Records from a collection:
= Beginning of Section =

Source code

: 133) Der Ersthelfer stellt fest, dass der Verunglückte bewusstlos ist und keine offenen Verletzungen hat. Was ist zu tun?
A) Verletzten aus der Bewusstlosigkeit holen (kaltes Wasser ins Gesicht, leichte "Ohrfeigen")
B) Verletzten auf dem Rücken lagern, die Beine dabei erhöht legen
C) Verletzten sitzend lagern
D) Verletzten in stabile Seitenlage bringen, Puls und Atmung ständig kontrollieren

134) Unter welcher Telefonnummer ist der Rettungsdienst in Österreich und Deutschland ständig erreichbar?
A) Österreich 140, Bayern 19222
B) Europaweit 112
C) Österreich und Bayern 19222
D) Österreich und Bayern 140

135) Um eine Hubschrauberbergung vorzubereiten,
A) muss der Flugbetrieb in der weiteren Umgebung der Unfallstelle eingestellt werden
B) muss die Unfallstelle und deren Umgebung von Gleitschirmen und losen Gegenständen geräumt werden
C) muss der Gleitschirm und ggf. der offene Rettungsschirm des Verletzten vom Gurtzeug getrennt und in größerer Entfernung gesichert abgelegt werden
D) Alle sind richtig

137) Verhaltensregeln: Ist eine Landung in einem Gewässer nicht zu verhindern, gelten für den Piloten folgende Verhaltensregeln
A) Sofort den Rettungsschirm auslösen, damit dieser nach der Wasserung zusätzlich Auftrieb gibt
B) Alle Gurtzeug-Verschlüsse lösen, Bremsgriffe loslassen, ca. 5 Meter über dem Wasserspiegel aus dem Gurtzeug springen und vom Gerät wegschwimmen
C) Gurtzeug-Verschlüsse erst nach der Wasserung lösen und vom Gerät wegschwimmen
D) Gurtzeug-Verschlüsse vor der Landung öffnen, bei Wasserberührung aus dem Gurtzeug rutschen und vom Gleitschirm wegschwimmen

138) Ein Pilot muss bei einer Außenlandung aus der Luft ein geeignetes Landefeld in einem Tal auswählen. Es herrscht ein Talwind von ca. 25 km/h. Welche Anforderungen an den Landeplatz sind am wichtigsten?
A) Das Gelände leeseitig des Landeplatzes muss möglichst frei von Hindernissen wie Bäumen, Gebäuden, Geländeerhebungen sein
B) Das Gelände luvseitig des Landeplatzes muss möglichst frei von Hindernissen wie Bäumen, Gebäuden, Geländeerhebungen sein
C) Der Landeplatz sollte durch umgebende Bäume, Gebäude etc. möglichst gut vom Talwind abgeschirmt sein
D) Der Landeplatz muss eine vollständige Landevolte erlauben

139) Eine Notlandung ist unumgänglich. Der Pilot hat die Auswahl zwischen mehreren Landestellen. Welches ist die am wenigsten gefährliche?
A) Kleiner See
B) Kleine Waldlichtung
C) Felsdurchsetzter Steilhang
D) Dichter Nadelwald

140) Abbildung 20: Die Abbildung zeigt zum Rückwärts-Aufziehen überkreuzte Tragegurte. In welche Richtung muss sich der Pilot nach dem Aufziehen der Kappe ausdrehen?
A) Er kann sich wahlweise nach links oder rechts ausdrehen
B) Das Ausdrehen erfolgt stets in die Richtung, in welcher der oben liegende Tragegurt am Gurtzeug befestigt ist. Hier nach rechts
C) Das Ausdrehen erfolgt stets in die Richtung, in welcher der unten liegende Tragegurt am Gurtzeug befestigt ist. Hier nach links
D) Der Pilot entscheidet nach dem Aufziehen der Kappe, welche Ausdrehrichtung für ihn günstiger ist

= End of Section =

What you are asked to do - Copy the material above from its first line through the line containing "D) Gurtzeug-Verschlüsse vor", both included, and stop there.

Exercise output -
Source code

: 133) Der Ersthelfer stellt fest, dass der Verunglückte bewusstlos ist und keine offenen Verletzungen hat. Was ist zu tun?
A) Verletzten aus der Bewusstlosigkeit holen (kaltes Wasser ins Gesicht, leichte "Ohrfeigen")
B) Verletzten auf dem Rücken lagern, die Beine dabei erhöht legen
C) Verletzten sitzend lagern
D) Verletzten in stabile Seitenlage bringen, Puls und Atmung ständig kontrollieren

134) Unter welcher Telefonnummer ist der Rettungsdienst in Österreich und Deutschland ständig erreichbar?
A) Österreich 140, Bayern 19222
B) Europaweit 112
C) Österreich und Bayern 19222
D) Österreich und Bayern 140

135) Um eine Hubschrauberbergung vorzubereiten,
A) muss der Flugbetrieb in der weiteren Umgebung der Unfallstelle eingestellt werden
B) muss die Unfallstelle und deren Umgebung von Gleitschirmen und losen Gegenständen geräumt werden
C) muss der Gleitschirm und ggf. der offene Rettungsschirm des Verletzten vom Gurtzeug getrennt und in größerer Entfernung gesichert abgelegt werden
D) Alle sind richtig

137) Verhaltensregeln: Ist eine Landung in einem Gewässer nicht zu verhindern, gelten für den Piloten folgende Verhaltensregeln
A) Sofort den Rettungsschirm auslösen, damit dieser nach der Wasserung zusätzlich Auftrieb gibt
B) Alle Gurtzeug-Verschlüsse lösen, Bremsgriffe loslassen, ca. 5 Meter über dem Wasserspiegel aus dem Gurtzeug springen und vom Gerät wegschwimmen
C) Gurtzeug-Verschlüsse erst nach der Wasserung lösen und vom Gerät wegschwimmen
D) Gurtzeug-Verschlüsse vor der Landung öffnen, bei Wasserberührung aus dem Gurtzeug rutschen und vom Gleitschirm wegschwimmen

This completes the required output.